§ What needs to be done
Quote the part of the IRFinder differential analysis thread that opens with the words containing "I have used" and closes with "normal spliced reads).".

IRFinder differential analysis

bmb13 commented 2 years ago

Dear Claudio

I have used IRFinder v1.3.0 in the past. Using the R script provided by the other Github wiki of IRFinder (https://github.com/williamritchie/IRFinder/wiki/Generalized-Linear-Model-with-Replicates) to do my differential analysis, I was able to obtain IRratio of the two groups I am trying to compare (that is not the IRratio provided during 'Quantify IR' step nor is it mean IRratio of the samples). And at the end, an IR.change value was generated for each retained intron. Here is a snippet of the code that I am referring to:

res.WT = results(dds, name = "ConditionWT.IRFinderIR")
# This tests if the number of IR reads are significantly different from normal spliced reads, in the WT samples.
# We might only be interested in the "log2FoldChange" column, instead of the significance.
# This is because "log2FoldChange" represents log2(number of intronic reads/number of normal spliced reads).
# So we the value of (intronic reads/normal spliced reads) by

WT.IR_vs_Splice=2^res.WT$log2FoldChange

# As IR ratio is calculated as (intronic reads/(intronic reads+normal spliced reads))
# We can easily convert the above value to IR ratio by

IRratio.WT = WT.IR_vs_Splice/(1+WT.IR_vs_Splice)

# Similarly, we can get IR ratio in the KO samples
res.KO = results(dds, name = "ConditionKO.IRFinderIR")
KO.IR_vs_Splice=2^res.KO$log2FoldChange
IRratio.KO = KO.IR_vs_Splice/(1+KO.IR_vs_Splice)

# Finally we can test the difference of (intronic reads/normal spliced reads) ratio between WT and KO
res.diff = results(dds, contrast=list("ConditionKO.IRFinderIR","ConditionWT.IRFinderIR"))

§ Dataset section
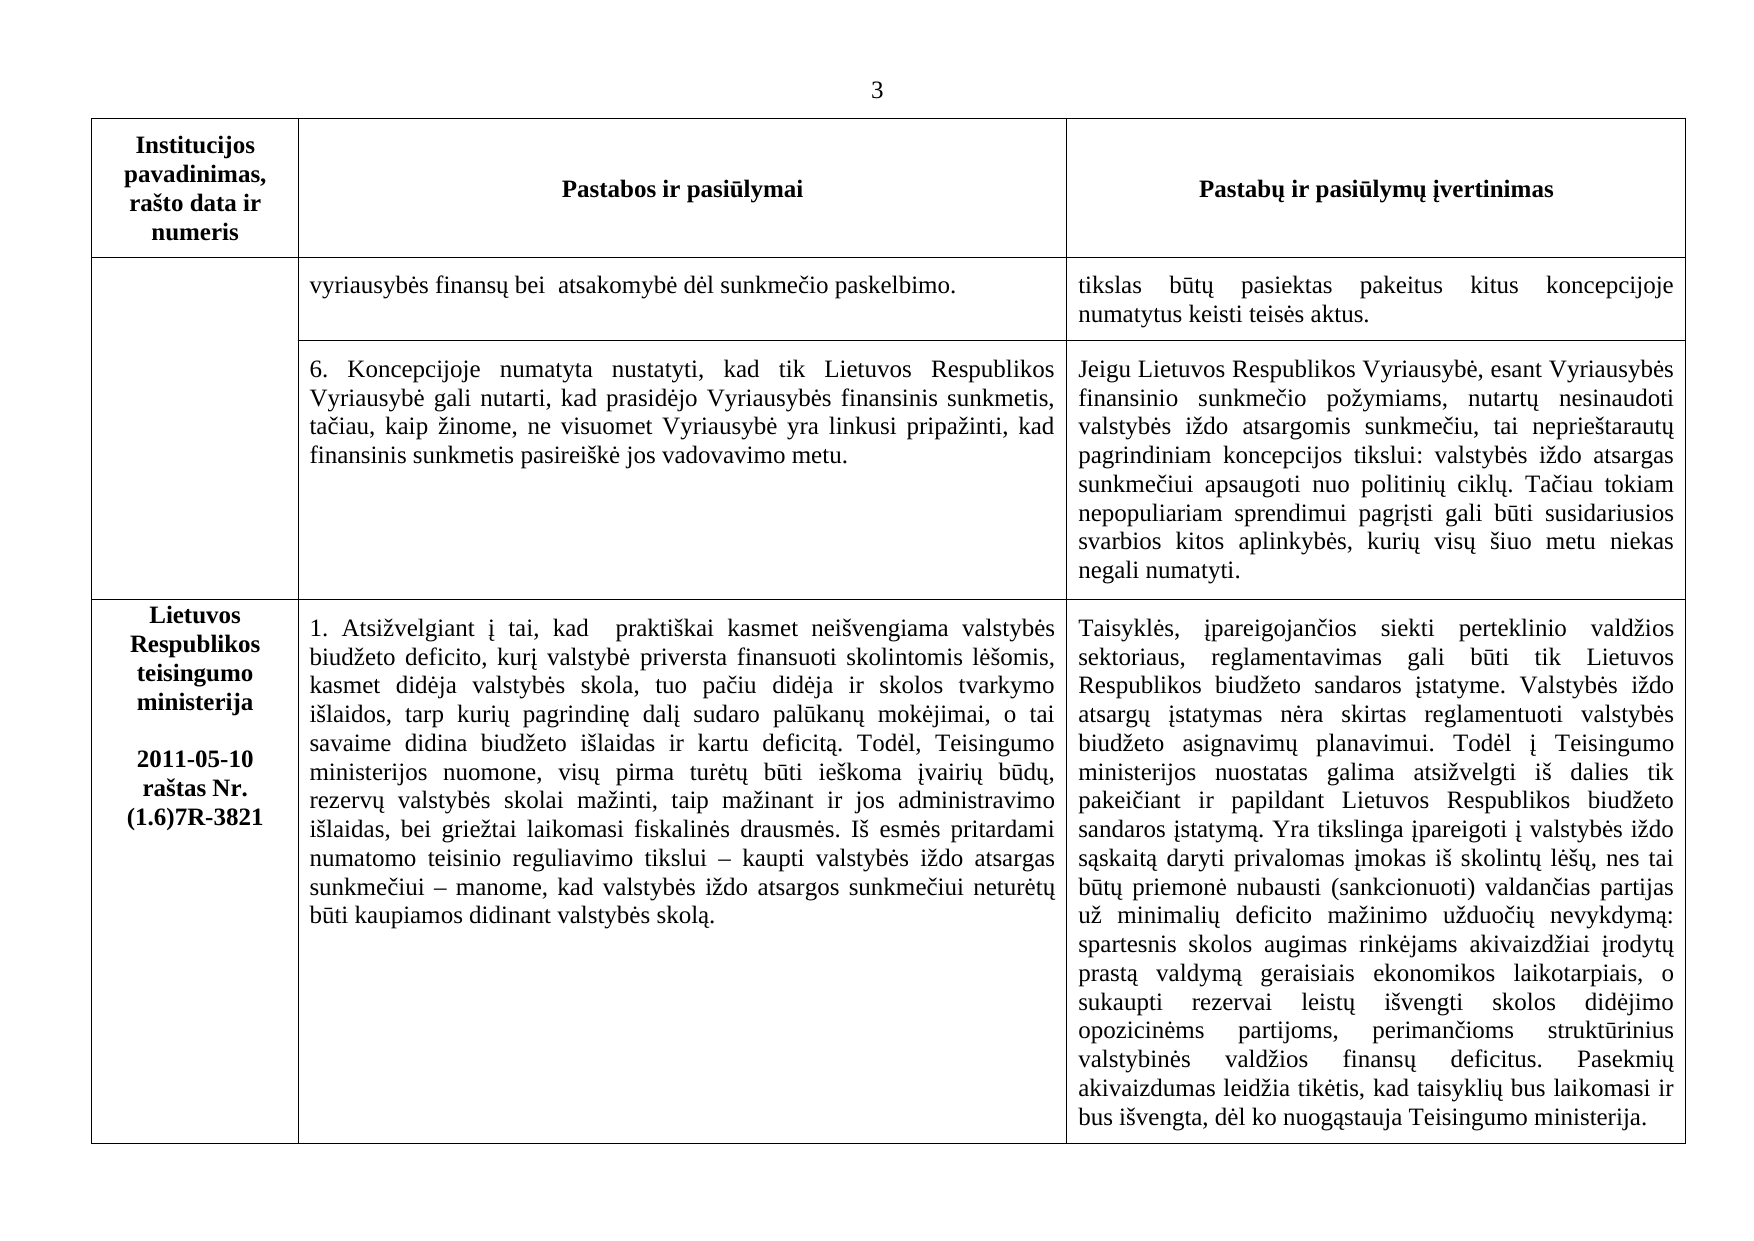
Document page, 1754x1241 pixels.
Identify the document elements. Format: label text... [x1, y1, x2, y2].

§ The completed task
I have used IRFinder v1.3.0 in the past. Using the R script provided by the other Github wiki of IRFinder (https://github.com/williamritchie/IRFinder/wiki/Generalized-Linear-Model-with-Replicates) to do my differential analysis, I was able to obtain IRratio of the two groups I am trying to compare (that is not the IRratio provided during 'Quantify IR' step nor is it mean IRratio of the samples). And at the end, an IR.change value was generated for each retained intron. Here is a snippet of the code that I am referring to:

res.WT = results(dds, name = "ConditionWT.IRFinderIR")
# This tests if the number of IR reads are significantly different from normal spliced reads, in the WT samples.
# We might only be interested in the "log2FoldChange" column, instead of the significance.
# This is because "log2FoldChange" represents log2(number of intronic reads/number of normal spliced reads).